Cirque Éloize : Une pluie d’étoiles
Le Cirque Éloize et ses joyeux troubadours reviennent au Centre culturel de l’Université de Sherbrooke avec Rain, un spectacle poétique qui surfe entre le rire et les pleurs.
Le Cirque Éloize fête cette année ses 15 ans. Pour l’occasion, la compagnie ramène au Québec sa production à succès Rain – Comme une pluie dans tes yeux, après une longue tournée qui l’a menée aux quatre coins du monde. L’année 2008 est aussi l’occasion pour les "éloizes" de présenter Nebbia, le troisième volet de la Trilogie du ciel signée par l’auteur et metteur en scène Daniele Finzi Pasca et amorcée avec Nomade et Rain. Oui, puisque comme une chaude pluie d’été qui vous prend par surprise, à l’origine de ce beau success story, il y a eu un coup de foudre artistique…
LA NOSTALGIE SYMPATHIQUE
Fondée en 1993 par trois collègues, le Cirque Éloize regroupait à ses débuts sept artistes circassiens des Îles-de-la-Madeleine – le mot éloize signifie "éclair de chaleur" dans leur patois madelinot. À mi-parcours, après avoir créé trois spectacles de son cru, la troupe fait la rencontre de Daniele Finzi Pasca, un homme de théâtre italo-suisse. "Sa sensibilité, sa poésie, son travail fin sur le clown, la manière qu’il a de faire habiter la scène nous a immédiatement séduits, relate Jeannot Painchaud, fondateur et directeur artistique du Cirque Éloize. Nous nous étions déjà définis comme une compagnie qui travaillait sur la présence naturelle des artistes, par la multidisciplinarité, le fait de travailler en clan… Et Daniele avait cette sensibilité toute italienne d’aller chercher ces moments de tendresse, ce sens de l’image poétique et les qualités profondément humaines des artistes."

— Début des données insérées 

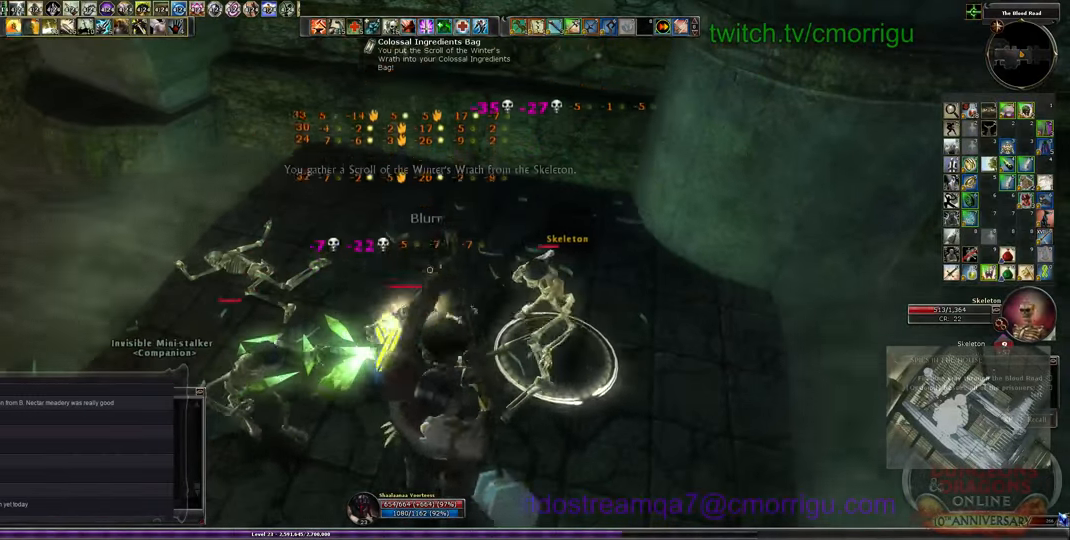
{"keys": [], "events": [[234, "1", "up"]]}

Nostalgie serait assurément le mot clé de cette Trilogie du ciel et du travail de ce créateur subtil et sensible. Une nostalgie douce qui se placerait sur la ligne médiane entre la joie et les pleurs; cet état encore douillet où on ne bascule ni dans l’un, ni dans l’autre. "C’est une nostalgie sympathique qui nous fait pleurer de bonheur. Ça c’est Daniele. C’est présent dans tout son travail. On est entre le rire et les larmes et on aime bien être là, on the edge", renchérit Jeannot Painchaud.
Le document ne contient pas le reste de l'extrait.